Vortrag

Schalom in Hellas

Den Juden in Griechenland widmete sich ein Vortragsabend im Hubert-Burda-Saal der Israelitischen Kultusgemeinde. Eingeladen dazu hatten die Stiftung für Jüdische Geschichte und Kultur in Europa, das Evlagon Institut für kretisch-jüdische Geschichte, die IKG München und Oberbayern sowie der Lehrstuhl für Jüdische Geschichte und Kultur an der Ludwig-Maximilians-Universität.

In ihrer Begrüßungsrede vor dem griechischen Generalkonsul Andreas Psycharis und zahlreicher anderer Vertreter griechischen Lebens wie dem Vorsitzenden des Kretischen Vereins München, Manolis Kugiumutz, sprach Präsidentin Charlotte Knobloch von ihrem Besuch in Thessaloniki im Jahr 2007. Damals war am Freiheitsplatz ein Denkmal enthüllt worden, das an die rund 50.000 in deutschen Konzentrationslagern ermordeten Juden dieser Stadt erinnerte.

Extrahierte Zeilen
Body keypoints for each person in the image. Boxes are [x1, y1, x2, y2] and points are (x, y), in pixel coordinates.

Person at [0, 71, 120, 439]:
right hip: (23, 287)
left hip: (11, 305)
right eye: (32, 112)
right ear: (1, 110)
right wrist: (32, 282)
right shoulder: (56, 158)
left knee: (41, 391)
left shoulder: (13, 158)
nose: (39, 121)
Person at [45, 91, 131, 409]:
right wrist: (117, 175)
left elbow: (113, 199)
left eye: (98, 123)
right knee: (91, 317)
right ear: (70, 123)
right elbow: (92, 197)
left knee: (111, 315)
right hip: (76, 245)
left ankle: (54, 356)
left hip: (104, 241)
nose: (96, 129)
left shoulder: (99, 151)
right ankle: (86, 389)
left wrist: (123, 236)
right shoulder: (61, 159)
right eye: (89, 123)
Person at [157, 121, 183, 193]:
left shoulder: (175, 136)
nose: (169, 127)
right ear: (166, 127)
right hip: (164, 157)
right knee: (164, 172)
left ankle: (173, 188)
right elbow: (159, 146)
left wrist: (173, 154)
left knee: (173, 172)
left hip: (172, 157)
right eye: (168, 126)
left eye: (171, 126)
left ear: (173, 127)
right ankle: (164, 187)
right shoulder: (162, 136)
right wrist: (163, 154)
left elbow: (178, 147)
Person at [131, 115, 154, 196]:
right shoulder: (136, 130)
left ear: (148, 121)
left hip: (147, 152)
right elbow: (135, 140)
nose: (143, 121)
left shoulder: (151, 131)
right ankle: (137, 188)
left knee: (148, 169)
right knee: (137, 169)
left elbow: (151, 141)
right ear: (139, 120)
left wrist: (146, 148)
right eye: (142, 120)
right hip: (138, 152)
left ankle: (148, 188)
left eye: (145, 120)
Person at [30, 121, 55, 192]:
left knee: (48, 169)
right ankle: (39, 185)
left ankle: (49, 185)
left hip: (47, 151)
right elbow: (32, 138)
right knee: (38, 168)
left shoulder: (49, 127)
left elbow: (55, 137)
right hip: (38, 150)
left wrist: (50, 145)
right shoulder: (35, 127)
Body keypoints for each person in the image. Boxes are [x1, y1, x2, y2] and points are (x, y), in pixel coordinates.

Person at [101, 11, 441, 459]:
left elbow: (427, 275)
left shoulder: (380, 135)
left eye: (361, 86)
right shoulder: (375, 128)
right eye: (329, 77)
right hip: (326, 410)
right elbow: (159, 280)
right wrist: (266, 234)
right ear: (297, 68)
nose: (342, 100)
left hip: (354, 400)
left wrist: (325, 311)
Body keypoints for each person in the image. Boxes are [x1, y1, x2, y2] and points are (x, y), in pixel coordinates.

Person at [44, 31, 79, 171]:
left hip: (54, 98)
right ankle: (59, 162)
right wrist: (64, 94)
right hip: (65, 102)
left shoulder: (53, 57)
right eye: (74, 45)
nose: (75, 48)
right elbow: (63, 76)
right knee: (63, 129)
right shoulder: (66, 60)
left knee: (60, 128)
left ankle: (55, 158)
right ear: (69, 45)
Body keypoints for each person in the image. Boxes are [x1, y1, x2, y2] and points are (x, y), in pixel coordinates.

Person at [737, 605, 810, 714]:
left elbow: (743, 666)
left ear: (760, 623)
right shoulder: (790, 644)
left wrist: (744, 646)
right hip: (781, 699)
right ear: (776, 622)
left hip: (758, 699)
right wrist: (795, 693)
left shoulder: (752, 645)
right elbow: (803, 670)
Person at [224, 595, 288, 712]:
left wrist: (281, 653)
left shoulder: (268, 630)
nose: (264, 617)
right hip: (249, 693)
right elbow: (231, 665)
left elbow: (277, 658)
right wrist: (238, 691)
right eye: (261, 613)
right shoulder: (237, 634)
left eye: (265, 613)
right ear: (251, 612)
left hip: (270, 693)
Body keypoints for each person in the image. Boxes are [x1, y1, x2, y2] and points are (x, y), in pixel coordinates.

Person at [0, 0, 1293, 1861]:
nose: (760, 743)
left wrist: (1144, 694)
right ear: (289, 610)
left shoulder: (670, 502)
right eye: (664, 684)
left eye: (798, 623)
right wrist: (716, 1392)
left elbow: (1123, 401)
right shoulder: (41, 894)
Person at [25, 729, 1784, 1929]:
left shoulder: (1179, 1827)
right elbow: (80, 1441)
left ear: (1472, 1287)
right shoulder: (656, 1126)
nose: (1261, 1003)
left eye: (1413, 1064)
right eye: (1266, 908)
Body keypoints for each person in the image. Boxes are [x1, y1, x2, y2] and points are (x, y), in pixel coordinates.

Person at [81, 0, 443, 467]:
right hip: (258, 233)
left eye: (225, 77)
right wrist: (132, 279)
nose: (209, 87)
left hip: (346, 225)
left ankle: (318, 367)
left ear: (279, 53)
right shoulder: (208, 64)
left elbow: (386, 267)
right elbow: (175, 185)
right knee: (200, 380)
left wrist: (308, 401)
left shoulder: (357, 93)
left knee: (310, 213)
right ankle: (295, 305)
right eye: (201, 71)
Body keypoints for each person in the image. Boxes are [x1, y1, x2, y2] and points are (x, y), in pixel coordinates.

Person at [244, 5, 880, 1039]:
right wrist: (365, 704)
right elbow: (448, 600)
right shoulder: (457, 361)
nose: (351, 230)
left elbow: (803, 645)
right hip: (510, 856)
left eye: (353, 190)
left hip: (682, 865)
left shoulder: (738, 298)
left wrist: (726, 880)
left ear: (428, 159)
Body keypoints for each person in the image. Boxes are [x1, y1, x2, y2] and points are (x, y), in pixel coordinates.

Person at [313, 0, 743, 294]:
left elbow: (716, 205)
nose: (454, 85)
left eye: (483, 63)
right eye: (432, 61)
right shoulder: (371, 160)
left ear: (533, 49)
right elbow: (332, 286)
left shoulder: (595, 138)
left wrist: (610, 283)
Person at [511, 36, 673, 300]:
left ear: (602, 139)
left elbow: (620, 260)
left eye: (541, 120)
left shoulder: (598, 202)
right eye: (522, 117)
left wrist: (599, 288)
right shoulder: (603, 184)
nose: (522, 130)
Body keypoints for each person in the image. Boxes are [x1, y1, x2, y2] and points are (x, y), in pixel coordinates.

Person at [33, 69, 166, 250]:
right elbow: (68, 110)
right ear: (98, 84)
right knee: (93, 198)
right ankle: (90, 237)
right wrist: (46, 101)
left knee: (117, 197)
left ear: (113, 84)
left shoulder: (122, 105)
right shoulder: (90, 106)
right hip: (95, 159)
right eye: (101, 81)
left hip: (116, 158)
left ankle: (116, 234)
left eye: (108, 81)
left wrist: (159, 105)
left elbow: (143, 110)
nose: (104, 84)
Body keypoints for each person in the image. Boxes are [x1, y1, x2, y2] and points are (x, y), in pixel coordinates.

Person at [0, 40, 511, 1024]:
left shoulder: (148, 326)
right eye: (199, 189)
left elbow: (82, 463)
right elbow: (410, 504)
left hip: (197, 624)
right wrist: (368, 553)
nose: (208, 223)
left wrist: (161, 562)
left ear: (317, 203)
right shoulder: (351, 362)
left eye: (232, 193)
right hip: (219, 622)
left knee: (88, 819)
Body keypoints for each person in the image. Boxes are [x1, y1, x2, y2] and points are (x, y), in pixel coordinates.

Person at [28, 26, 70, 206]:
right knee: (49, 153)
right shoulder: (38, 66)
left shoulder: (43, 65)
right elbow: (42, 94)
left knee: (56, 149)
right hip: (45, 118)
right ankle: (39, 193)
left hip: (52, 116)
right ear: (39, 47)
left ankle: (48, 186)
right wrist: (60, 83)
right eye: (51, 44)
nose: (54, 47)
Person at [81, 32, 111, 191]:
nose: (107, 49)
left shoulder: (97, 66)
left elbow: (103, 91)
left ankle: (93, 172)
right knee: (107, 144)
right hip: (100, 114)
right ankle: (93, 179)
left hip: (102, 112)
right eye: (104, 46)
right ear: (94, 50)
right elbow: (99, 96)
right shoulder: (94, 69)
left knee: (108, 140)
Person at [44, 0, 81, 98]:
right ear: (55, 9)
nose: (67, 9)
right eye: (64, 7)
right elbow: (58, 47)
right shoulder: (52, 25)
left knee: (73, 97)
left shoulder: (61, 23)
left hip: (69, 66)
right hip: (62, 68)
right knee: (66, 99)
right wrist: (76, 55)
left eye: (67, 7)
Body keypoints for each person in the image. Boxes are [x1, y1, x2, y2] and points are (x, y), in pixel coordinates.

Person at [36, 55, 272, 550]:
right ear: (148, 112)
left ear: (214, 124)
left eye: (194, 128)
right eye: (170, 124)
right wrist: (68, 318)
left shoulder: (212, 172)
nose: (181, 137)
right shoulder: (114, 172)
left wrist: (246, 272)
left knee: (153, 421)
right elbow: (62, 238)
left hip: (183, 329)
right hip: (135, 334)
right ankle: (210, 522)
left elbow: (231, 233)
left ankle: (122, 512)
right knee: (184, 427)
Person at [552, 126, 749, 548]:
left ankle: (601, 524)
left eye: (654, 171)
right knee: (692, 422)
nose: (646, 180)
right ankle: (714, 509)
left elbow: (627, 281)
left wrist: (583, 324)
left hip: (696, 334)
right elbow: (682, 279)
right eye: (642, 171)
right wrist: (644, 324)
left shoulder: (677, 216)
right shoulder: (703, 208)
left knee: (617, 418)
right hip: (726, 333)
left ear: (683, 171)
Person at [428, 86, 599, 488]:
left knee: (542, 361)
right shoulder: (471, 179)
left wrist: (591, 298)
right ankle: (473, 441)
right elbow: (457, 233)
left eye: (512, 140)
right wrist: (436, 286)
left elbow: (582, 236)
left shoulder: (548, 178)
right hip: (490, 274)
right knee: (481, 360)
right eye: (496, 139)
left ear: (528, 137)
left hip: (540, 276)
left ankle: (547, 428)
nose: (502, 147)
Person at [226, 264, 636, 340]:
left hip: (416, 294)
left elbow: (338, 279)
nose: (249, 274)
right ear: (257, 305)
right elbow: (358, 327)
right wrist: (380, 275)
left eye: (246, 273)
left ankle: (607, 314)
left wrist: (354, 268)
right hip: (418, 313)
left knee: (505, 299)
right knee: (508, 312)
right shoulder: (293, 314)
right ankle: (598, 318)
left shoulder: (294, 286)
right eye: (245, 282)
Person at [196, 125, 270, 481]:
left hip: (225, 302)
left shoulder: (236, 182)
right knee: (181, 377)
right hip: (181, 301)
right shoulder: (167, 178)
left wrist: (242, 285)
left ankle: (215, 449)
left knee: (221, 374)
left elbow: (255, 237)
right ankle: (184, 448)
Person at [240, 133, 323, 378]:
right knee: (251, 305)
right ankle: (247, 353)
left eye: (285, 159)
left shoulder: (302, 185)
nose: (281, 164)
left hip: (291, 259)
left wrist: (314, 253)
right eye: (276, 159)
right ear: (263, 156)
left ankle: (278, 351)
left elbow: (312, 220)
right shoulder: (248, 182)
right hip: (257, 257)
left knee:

**Informationen nutzen**:
a) In welchem Jahr besuchte Charlotte Knobloch laut dem Textauszug Thessaloniki?
b) Kopiere aus dem Textauszug wortgetreu den Abschnitt, der mit den Worten „Den Juden in“ beginnt und mit „dieser Stadt erinnerte.“ endet.

**Lösungen der Aufgaben**:
a) Im Jahr 2007.

b)
Den Juden in Griechenland widmete sich ein Vortragsabend im Hubert-Burda-Saal der Israelitischen Kultusgemeinde. Eingeladen dazu hatten die Stiftung für Jüdische Geschichte und Kultur in Europa, das Evlagon Institut für kretisch-jüdische Geschichte, die IKG München und Oberbayern sowie der Lehrstuhl für Jüdische Geschichte und Kultur an der Ludwig-Maximilians-Universität.

In ihrer Begrüßungsrede vor dem griechischen Generalkonsul Andreas Psycharis und zahlreicher anderer Vertreter griechischen Lebens wie dem Vorsitzenden des Kretischen Vereins München, Manolis Kugiumutz, sprach Präsidentin Charlotte Knobloch von ihrem Besuch in Thessaloniki im Jahr 2007. Damals war am Freiheitsplatz ein Denkmal enthüllt worden, das an die rund 50.000 in deutschen Konzentrationslagern ermordeten Juden dieser Stadt erinnerte.